While every practice has its own unique method of navigating and supporting patients through significant diagnoses, our mission as providers should be to support our patients, granting them the knowledge and autonomy to have as much control as possible. In the context of geographic atrophy (GA), that means supplying patients with the appropriate information and relevant supplementary data to make decisions about treatment.
My conversations about GA are tailored to every patient’s individual circumstance, and as such, this does take more time than with other retinal diseases. GA is a complex disease. However, providers should not feel overwhelmed by the extra chair time needed to properly educate patients about their options.
Easing Patients’ Minds
Patients often have many questions upon hearing about a diagnosis of age-related macular degeneration (AMD) or GA. We should be cognizant of the fact that a new diagnosis can be scary, and we should work to assuage those fears. For instance, I am often asked, “Will I go blind?” Thankfully, I can reassure patients that their peripheral vision will remain intact whereas they may lose central vision. Another common question I am asked is, “Are the injections working?” This involves a more complex answer. In patients with wet AMD, I can show evidence of the fluid reduction on OCT following treatment. To answer this question for patients with GA, however, I must rely on clinical trial data. The pivotal studies for the two available complement inhibitors involved thousands of patients followed over multiple years, and as practitioners, we trust the scientific data that these approved treatments have measurable, real benefits in reducing the growth of GA lesions over time.
Educating Patients
When educating about GA, I intentionally break up the discussion over a few visits. Not only are patients trying to comprehend the clinical information presented to them, but they are also emotionally processing a life-altering diagnosis. I provide patients with brochures for avacincaptad pegol intravitreal solution, (Izervay, Astellas) and/or pegcetacoplan, (Syfovre, Apellis), depending on which drug I would recommend to the patient. Furthermore, I rely on imaging to show patients their actual GA lesions. This makes their disease more real, especially in cases where patients are minimally symptomatic because their GA was detected early. It’s powerful when patients observe the imaging for themselves, and usually the picture says it all for them. Additionally, I aim to perform fundus autofluorescence imaging around every 6 months, so I can visually follow the patient’s disease progression.
Navigating a Patient’s Journey Through Clinic
Initially, the logistics of scheduling GA patients in clinic were challenging as we were scheduling injections into an already busy clinic schedule or navigating the schedules of patients already coming in for their wet AMD injections. However, the process has become more streamlined, especially for existing patients receiving anti-VEGF treatment, as they are more familiar with injection protocols. One way we cut down on the treatment burden among patients being treated for both wet AMD and GA is to use newer generation anti-VEGF agents, such as Vabysmo (Faricimab, Genentech) or Eylea HD (aflibercept 8 mg, Regeneron), which offer extended treatment intervals.

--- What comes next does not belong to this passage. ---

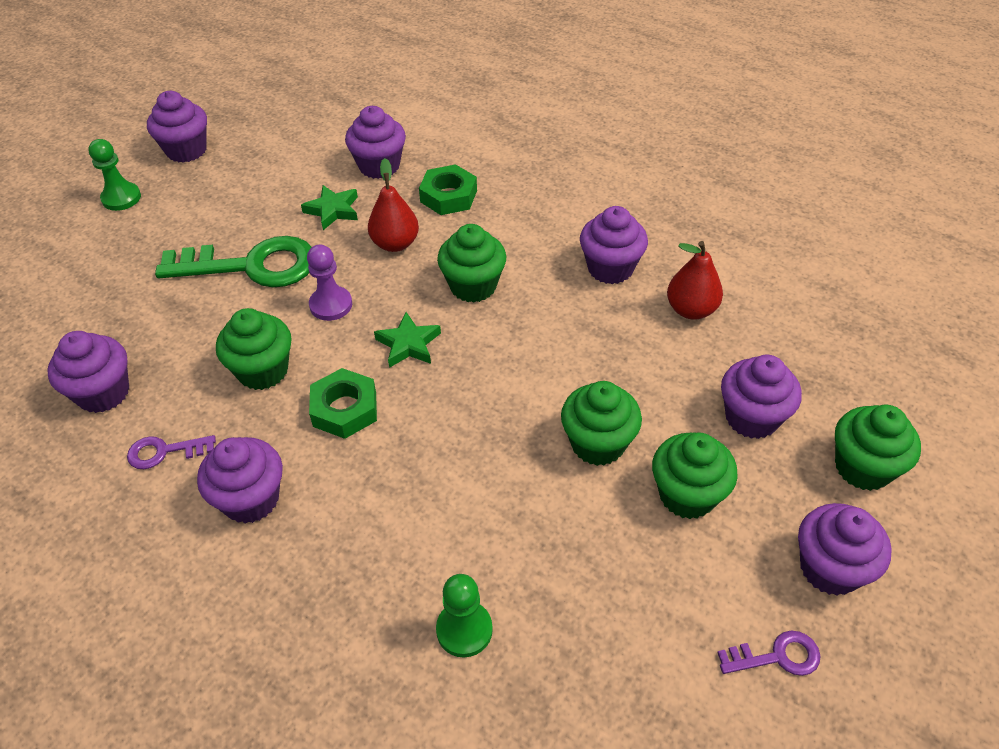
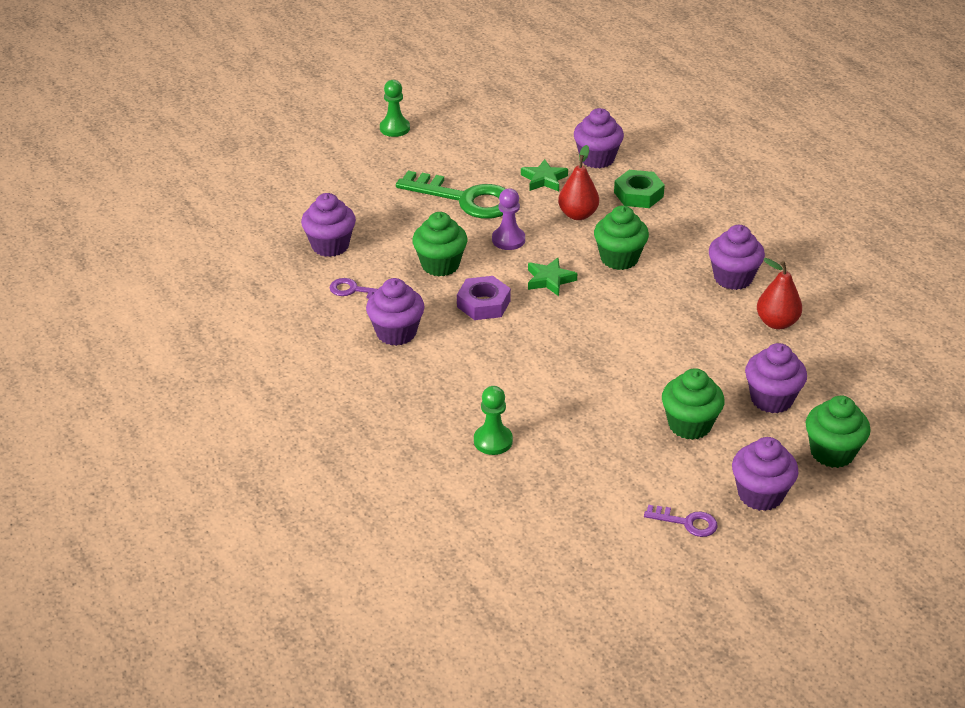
camera: 25 degrees right, 10 degrees down
purple cupcake [147,91,207,163] -> none
green nut [309,368,377,439] -> purple nut [457,276,511,320]
green cupcake [561,381,642,466] -> none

Remaining Hopeful Yet Honest
It’s no secret that GA is a potentially blinding condition and is often a very discouraging diagnosis. As retina specialists, I believe we must reiterate to our patients that a diagnosis of GA is a balance of hope and honesty. The currently available drugs provide some amount of hope, which is by far the most important thing. I am grateful I can offer treatments to patients that have proven to be efficacious with a decent safety profile.
It is also important to remain honest with patients and relay that, despite treatments, their GA will progress. This approach allows patients to anticipate a potential loss of vision, while not providing them with false expectations about their disease progression.

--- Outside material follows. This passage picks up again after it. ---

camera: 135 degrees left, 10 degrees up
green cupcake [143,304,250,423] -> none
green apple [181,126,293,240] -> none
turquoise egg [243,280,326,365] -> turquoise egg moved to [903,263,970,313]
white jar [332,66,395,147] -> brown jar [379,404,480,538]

Although the currently available therapies for GA are not curative, they may provide a few additional years of increased quality of life with manageable side effects. This means perhaps experiencing a few more years of driving or seeing loved ones faces. And, at the very least, starting patients on complement inhibitor therapy now may serve as a bridge to even better future treatments, as GA is a very active area of research in the retina space.